Cuesta entender la sincronía e insistencia mediática de relacionar al presidente López Obrador con el narcotráfico en el ocaso de su gobierno, y sobre todo basándose en acusaciones que hubieran sido oro en otro momento político, pero que suenan a pólvora mojada en este.
El primer acto llegó con los trabajos periodísticos de Anabel Hernández y Tim Golden que reportaban supuestos hechos ocurridos hace casi veinte años, e investigados hace más de diez, para ser calificados como “caso cerrado” por el propio gobierno de Estados Unidos.
El propio pudor de Golden en su texto, así como en las entrevistas en las que dijo carecer de pruebas de veracidad de lo declarado por Jennifer, desinfló rápido el asunto.
Lo mismo ocurrió con Anabel Hernández cuya credibilidad es endeble y no resistió las entrevistas críticas con respecto a su trabajo, escudada únicamente en yoismo cansón del cual ha abusado innumerables veces, ateniéndose a la tolerancia del público con la falta de evidencia en los trabajos periodísticos cuando éstos se tratan sobre crimen organizado.
Posteriormente entró en escena Carlos Loret de Mola presentando una entrevista a un hombre encapuchado que se identificó como líder de los ardillos.
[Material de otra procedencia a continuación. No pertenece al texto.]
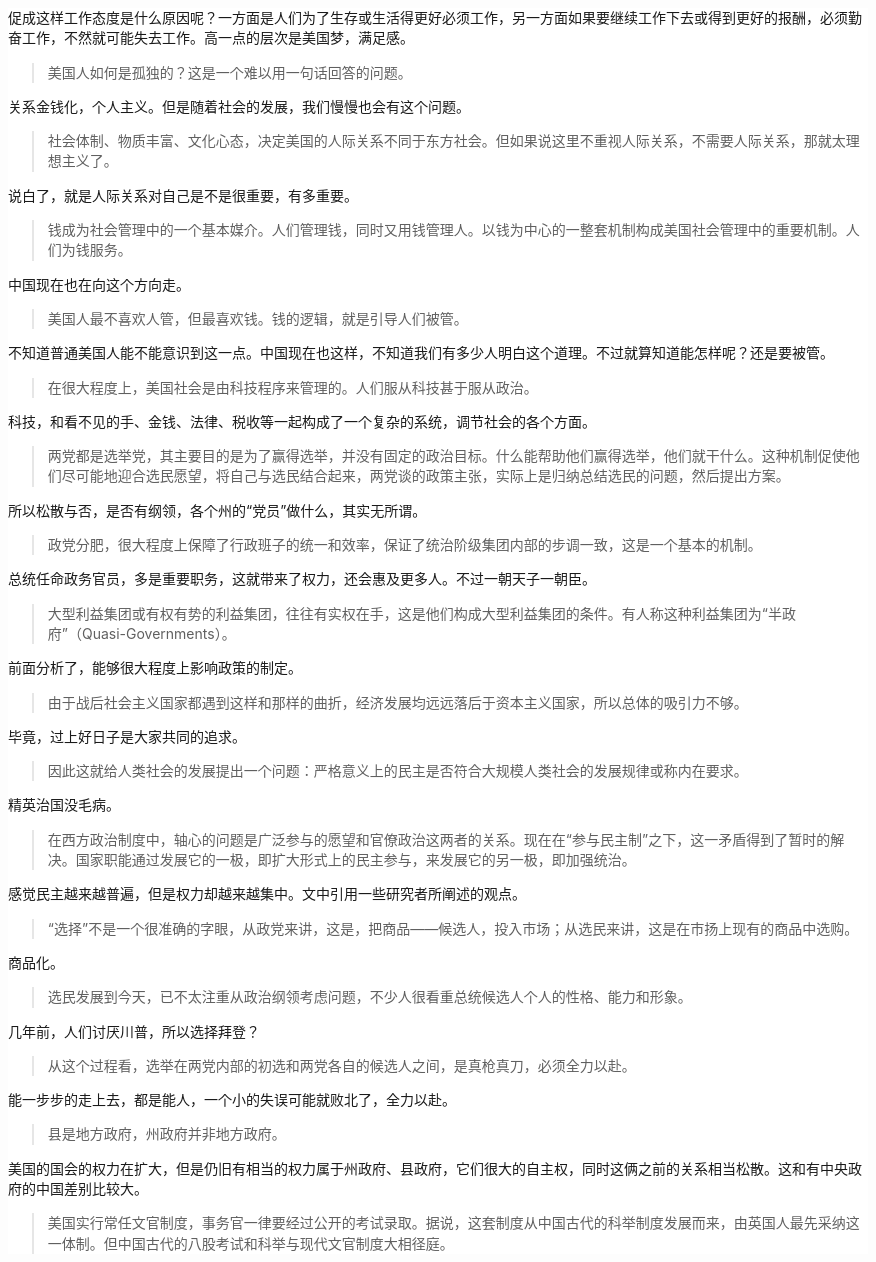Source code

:促成这样工作态度是什么原因呢？一方面是人们为了生存或生活得更好必须工作，另一方面如果要继续工作下去或得到更好的报酬，必须勤奋工作，不然就可能失去工作。高一点的层次是美国梦，满足感。

> 美国人如何是孤独的？这是一个难以用一句话回答的问题。

关系金钱化，个人主义。但是随着社会的发展，我们慢慢也会有这个问题。

> 社会体制、物质丰富、文化心态，决定美国的人际关系不同于东方社会。但如果说这里不重视人际关系，不需要人际关系，那就太理想主义了。

说白了，就是人际关系对自己是不是很重要，有多重要。

> 钱成为社会管理中的一个基本媒介。人们管理钱，同时又用钱管理人。以钱为中心的一整套机制构成美国社会管理中的重要机制。人们为钱服务。

中国现在也在向这个方向走。

> 美国人最不喜欢人管，但最喜欢钱。钱的逻辑，就是引导人们被管。

不知道普通美国人能不能意识到这一点。中国现在也这样，不知道我们有多少人明白这个道理。不过就算知道能怎样呢？还是要被管。

> 在很大程度上，美国社会是由科技程序来管理的。人们服从科技甚于服从政治。

科技，和看不见的手、金钱、法律、税收等一起构成了一个复杂的系统，调节社会的各个方面。

> 两党都是选举党，其主要目的是为了赢得选举，并没有固定的政治目标。什么能帮助他们赢得选举，他们就干什么。这种机制促使他们尽可能地迎合选民愿望，将自己与选民结合起来，两党谈的政策主张，实际上是归纳总结选民的问题，然后提出方案。

所以松散与否，是否有纲领，各个州的“党员”做什么，其实无所谓。

> 政党分肥，很大程度上保障了行政班子的统一和效率，保证了统治阶级集团内部的步调一致，这是一个基本的机制。

总统任命政务官员，多是重要职务，这就带来了权力，还会惠及更多人。不过一朝天子一朝臣。

> 大型利益集团或有权有势的利益集团，往往有实权在手，这是他们构成大型利益集团的条件。有人称这种利益集团为“半政府”（Quasi-Governments）。

前面分析了，能够很大程度上影响政策的制定。

> 由于战后社会主义国家都遇到这样和那样的曲折，经济发展均远远落后于资本主义国家，所以总体的吸引力不够。

毕竟，过上好日子是大家共同的追求。

> 因此这就给人类社会的发展提出一个问题：严格意义上的民主是否符合大规模人类社会的发展规律或称内在要求。

精英治国没毛病。

> 在西方政治制度中，轴心的问题是广泛参与的愿望和官僚政治这两者的关系。现在在“参与民主制”之下，这一矛盾得到了暂时的解决。国家职能通过发展它的一极，即扩大形式上的民主参与，来发展它的另一极，即加强统治。

感觉民主越来越普遍，但是权力却越来越集中。文中引用一些研究者所阐述的观点。

> “选择”不是一个很准确的字眼，从政党来讲，这是，把商品——候选人，投入市场；从选民来讲，这是在市扬上现有的商品中选购。

商品化。

> 选民发展到今天，已不太注重从政治纲领考虑问题，不少人很看重总统候选人个人的性格、能力和形象。

几年前，人们讨厌川普，所以选择拜登？

> 从这个过程看，选举在两党内部的初选和两党各自的候选人之间，是真枪真刀，必须全力以赴。

能一步步的走上去，都是能人，一个小的失误可能就败北了，全力以赴。

> 县是地方政府，州政府并非地方政府。

美国的国会的权力在扩大，但是仍旧有相当的权力属于州政府、县政府，它们很大的自主权，同时这俩之前的关系相当松散。这和有中央政府的中国差别比较大。

> 美国实行常任文官制度，事务官一律要经过公开的考试录取。据说，这套制度从中国古代的科举制度发展而来，由英国人最先采纳这一体制。但中国古代的八股考试和科举与现代文官制度大相径庭。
De acuerdo a la nota, un reportero de Latinus se encontraba en Guerrero haciendo una investigación de otro tema cuando fue contactado por el presunto delincuente para dar una entrevista en la que manifiesta, sin decir agua va, que le consta el financiamiento del cartel de los Zetas a la campaña de López Obrador en 2006, porque se le instruyó a apoyarlo para que, una vez ganando, el tabasqueño entregara el país a ese grupo criminal.
Además de la mermada credibilidad de Loret por el montaje de Florence Cassez y la acusación de otros periodistas de que acostumbra escenificar batallas en sus corresponsalías de guerra, no abonó a la verosimilitud del reportaje que el presunto delincuente fuera hermano de un legislador perredista y por tanto actor político en esta coyuntura.
Tampoco resulta creíble o al menos comprensible, qué interés podría mover a un jefe criminal a exponer su seguridad y localización a cambio de dar una declaración política como esa. Ya no hay mucho que decir del desperdicio que significa tener al micrófono al líder de un grupo delictivo y pensar que la mejor, o si no es que la única nota relevante que podría obtenerse es una declaración que a lo mucho llegaría a ser su palabra contra la de su acusado.
Las imprecisiones históricas acabaron por desmoronar la tesis de la nota, como la de que los Zetas no tenían en ese momento un carácter de cartel en sí mismo, sino que eran brazo armado del cártel del Golfo quien en todo caso hubiera tenido la voz en la negociación.
El tercer acto ocurrió esta semana cuando el New York Times difundió un texto que refritea la información ya publicada por Golden y Anabel Hernández y agrega que las investigaciones contra gente cercana a López Obrador continuaron, pero tampoco muestra evidencia alguna y reconoce el cierre de la indagatoria.
En un acto poco ortodoxo, el presidente López Obrador ‘quemó’ el reportaje y contestó a través de la mañanera el cuestionario que había enviado una periodista de este diario para conocer la versión del presidente sobre lo que se publicaría.
Quién sabe si por la estrategia del presidente o por la inocuidad del texto, el hecho es que en este momento el tema de discusión no es el presunto nexo delictivo, sino la difusión del número telefónico de la periodista.
Cebada la bomba, el presidente ha logrado -al menos entre sus simpatizantes (mayoritarios según las encuestas)- se asuman estos hechos como ataques a su investidura y como una intromisión extranjera en el contexto de una nueva elección presidencial.
La victoria nunca es total ni permanente, y en política, hasta el último día de la vida hay peligro latente. Sin embargo, también es cierto que lo que no mata hace más fuerte, y en el estado de cosas actual, parece que el reportaje no ha hecho más que fortalecer el efecto teflón del presidente.